Control and track axonal growth and axonal pathfinding over time
The development of the nervous system is one of the most fascinating and at the same time least understood biological processes. FluidFM technology provides a new tool in studying axonal guidance and axonal outgrowth for in-vitro research at the single-neuron level. By combining unique nanoprinting, injection, extraction, and single cell placing technologies, FluidFM technology allows to:
Create customized patterns to study axonal guidance and outgrowth forming neuronal circuits
Precisely and locally dispense or inject neuromodulators or other soluble substances to study intra-cellular axonal trafficking
Manipulate single neurons to establish in vitro disease models for neurological disorders
Study axonal guidance and outgrowth with FluidFM
FluidFM enables creating customized patterns of, for example, attractive and repellent signals and hence the formation of neuronal circuits in vitro in a controlled manner. Also, using its injection feature, individual neurons can be transfected which opens new possibilities in studying individual genes and proteins in a single or multicellular context.
Image shows PLL line in green, printed with FluidFM between two groups of neurons. In red, neurite growth driven by PLL can be seen. Image courtesy of Harald Dermutz, ETH Zurich, Switzerland.
The series of image above shows HeLa-GFP cells before, during, and after extraction of cytosolic content by a FluidFM Nanosyringe. Image courtesy of Orane Guillaume-Gentil, ETH Zurich, Switzerland.
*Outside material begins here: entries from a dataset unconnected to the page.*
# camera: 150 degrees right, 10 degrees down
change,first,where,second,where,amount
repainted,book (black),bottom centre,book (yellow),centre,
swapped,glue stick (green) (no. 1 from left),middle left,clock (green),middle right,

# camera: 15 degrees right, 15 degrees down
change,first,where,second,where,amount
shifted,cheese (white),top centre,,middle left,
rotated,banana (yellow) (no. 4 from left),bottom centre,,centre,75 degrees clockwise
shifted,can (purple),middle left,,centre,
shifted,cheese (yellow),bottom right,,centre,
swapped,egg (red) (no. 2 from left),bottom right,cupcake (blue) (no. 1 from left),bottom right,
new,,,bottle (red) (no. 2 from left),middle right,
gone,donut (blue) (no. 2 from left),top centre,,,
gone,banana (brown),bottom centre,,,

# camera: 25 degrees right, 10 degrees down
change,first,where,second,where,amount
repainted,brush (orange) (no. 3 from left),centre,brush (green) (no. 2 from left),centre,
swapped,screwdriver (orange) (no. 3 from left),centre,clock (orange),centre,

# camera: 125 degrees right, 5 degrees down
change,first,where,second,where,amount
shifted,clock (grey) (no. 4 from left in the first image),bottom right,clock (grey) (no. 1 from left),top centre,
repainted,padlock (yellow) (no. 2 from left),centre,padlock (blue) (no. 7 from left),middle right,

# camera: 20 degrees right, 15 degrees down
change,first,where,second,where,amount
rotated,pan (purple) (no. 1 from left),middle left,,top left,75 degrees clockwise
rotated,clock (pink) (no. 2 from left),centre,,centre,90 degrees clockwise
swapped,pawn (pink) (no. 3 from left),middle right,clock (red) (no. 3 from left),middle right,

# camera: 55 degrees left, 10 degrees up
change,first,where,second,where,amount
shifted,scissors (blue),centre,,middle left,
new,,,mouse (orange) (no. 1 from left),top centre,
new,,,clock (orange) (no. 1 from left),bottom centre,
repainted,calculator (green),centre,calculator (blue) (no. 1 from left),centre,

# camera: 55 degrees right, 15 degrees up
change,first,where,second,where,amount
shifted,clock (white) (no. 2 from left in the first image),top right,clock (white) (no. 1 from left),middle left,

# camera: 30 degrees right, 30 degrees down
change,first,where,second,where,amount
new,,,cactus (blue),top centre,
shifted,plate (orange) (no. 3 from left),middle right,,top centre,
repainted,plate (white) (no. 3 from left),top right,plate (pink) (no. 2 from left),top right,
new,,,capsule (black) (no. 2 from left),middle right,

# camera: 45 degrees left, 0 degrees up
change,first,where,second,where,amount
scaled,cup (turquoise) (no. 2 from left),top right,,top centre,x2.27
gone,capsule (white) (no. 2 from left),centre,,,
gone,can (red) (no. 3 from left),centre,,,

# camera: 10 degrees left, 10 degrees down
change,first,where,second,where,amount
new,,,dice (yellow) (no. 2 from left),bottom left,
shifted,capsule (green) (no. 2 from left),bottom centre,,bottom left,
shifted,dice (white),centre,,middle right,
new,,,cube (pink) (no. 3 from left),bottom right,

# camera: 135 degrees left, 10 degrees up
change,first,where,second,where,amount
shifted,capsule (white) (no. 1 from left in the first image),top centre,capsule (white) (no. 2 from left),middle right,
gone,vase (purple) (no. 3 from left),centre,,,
Study intra-cellular axonal trafficking with FluidFM
With FluidFM soluble molecules can be administered on or into the cell at any location of the cell, even directly into the nucleus. Hence local dispensing of neuromodulators at the growth cone or anywhere at the axon is possible. Likewise, FluidFM also allows to extract material from the cell while keeping the cell viable e.g. for further observation or a consecutive extraction. This is particularly interesting for time-consecutive proteome or transcriptome analysis or single cell sequencing.
Studying neurological disorders with FluidFM
FluidFM provides a new comprehensive tool to create in vitro disease models for diseases and research in the neuroscience field. By its single cell manipulation technology, it is possible to transfect or even genetically engineer single neurons or other hard-to-transfect cells. Furthermore, by its nanoprinting and single cell pick-and-place features it allows placing specific individual cells, even cells from different wells, next to each other to study cell-cell interactions and communication or creating neuronal circuits between specific cells. And finally, one can also study the characteristics of single cells upon mechanical or chemical stimulation by dispensing or even cytosolic or nuclear injection of neuromodulators or any other soluble compounds.
Neuron expressing GFP 24h after injection of a plasmid encoding GFP using FluidFM. Image courtesy of Sen Yan, Jinan University, Guangzhou, China.